*** Opening Text for analysis ***

Cut up some tomatoes and sprinkle parsley (or something small and green) on them: Voila! A salad. And sardines? Turns out some people love ‘em. As a salad. Which comes before the cheese (either before or after the main course, preferably both).
In France, it is totally ok and accepted to strip down to your underwear anywhere, anytime, and with only the slightest bit of reasoning necessary (i.e. the sun’s out and I want a tan, changing clothes, I think my pants might smell funny -- bonus points if you’re wearing pink briefs with red hearts... that’s what the guy out my window in the parking lot has on as I type these words from my car).
You know those conversations where someone with a strong lung capacity is talking and talking and talking and you are distracted by a TV or something? You just sort of nod and say ‘yeah’ and ‘uh-huh’ and maybe occasionally throw in a ‘no kidding?!’ or ‘wow...’ Yeah, well those are surprisingly easy to have in a language you struggle to understand. Take French for example. All you need is ‘oui’, ‘ah bon?’, ‘bien sûr!’, and ‘ahh’. And no distraction needed. A tree trunk will do.
Seriously though, there had better be cheese at dinner. Cheddar is not acceptable, and Velveeta’s not cheese.
The French countryside is surprisingly alluring. It’s not so different from a bunch of farms or the sticks in the States, and yet it is. The farm land is rolling and beautiful. There’s giant watering devices and tractors, but you don’t see super-industrialized farms nor do you see broken down cars on blocks in front of houses with weeds taller than the front door. I shake my head at the high-society French as much as anybody, but it works in the countryside. It makes it really inviting actually. Less scary. And the villages are all old, small, and strong stone and brick buildings with a ton of character. Every village has an ancient and beautiful church (long since last used) in the middle, and there’s probably a bakery and a butcher shop and that’s about it.
Still on the theme of rurality: village/country festivals are soooo much better here than their American counterparts. Well better if you are going to take a date, not better if you want an evening of choked-down chuckles and mullet-watching. They have stands of fresh meat cooked up to steaks, crepes with local jams, lots of local products to sample and buy, sorbets, and of course every local cheese and wine and plenty of bread. There’s also live music, usually jazz. And they are always held somewhere beautiful, like in a town square around a fountain by the aforementioned church or in a field at the top of a wall overlooking the countryside from the ancient walled city. It really is nice. If only they weren’t overrun with British vacationers...
A common topic of conversation among people who know me is whether or not there exists a slower eater in all the world. The answer is yes. There are 65,447,374. The entire country of France. I could eat two, three, maybe four meals in the time they do one. Unless it’s all-you-can-eat shrimp night at Red Lobster, then I think I could go longer. Man I could go for a Red Lobster in France.
I’ve been bitten by West Nile mosquitoes in Kentucky, Malaria (infected) mosquitoes in Tanzania, and monstrous mosquitoes in Mexico, but I think the wee little French mosquitoes hurt worse than all of them at first bite. And with that, I’m done. Gotta get inside.

*** Closing Text for analysis ***

● Task goal:
In the piece on life in France above, what kind of live music is usually played at village festivals?

*** Opening Raw data ***

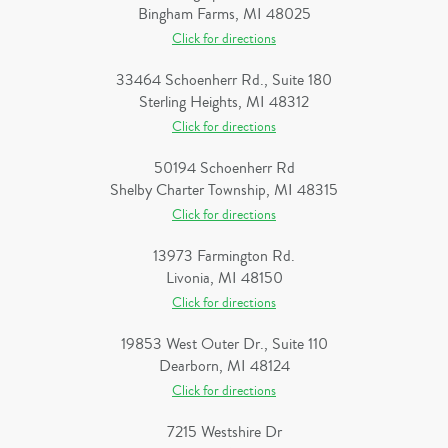
Bingham Farms, MI 48025
Click for directions
33464 Schoenherr Rd., Suite 180
Sterling Heights, MI 48312
Click for directions
50194 Schoenherr Rd
Shelby Charter Township, MI 48315
Click for directions
13973 Farmington Rd.
Livonia, MI 48150
Click for directions
19853 West Outer Dr., Suite 110
Dearborn, MI 48124
Click for directions
7215 Westshire Dr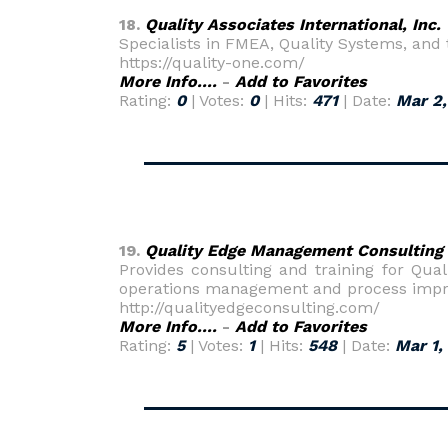
18.
Quality Associates International, Inc.
Specialists in FMEA, Quality Systems, and t
https://quality-one.com/
More Info....
-
Add to Favorites
Rating:
0
| Votes:
0
| Hits:
471
| Date:
Mar 2
19.
Quality Edge Management Consulting
Provides consulting and training for Qu
operations management and process imp
http://qualityedgeconsulting.com/
More Info....
-
Add to Favorites
Rating:
5
| Votes:
1
| Hits:
548
| Date:
Mar 1,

*** Closing Raw data ***

● Solution for this problem:
Jazz, usually.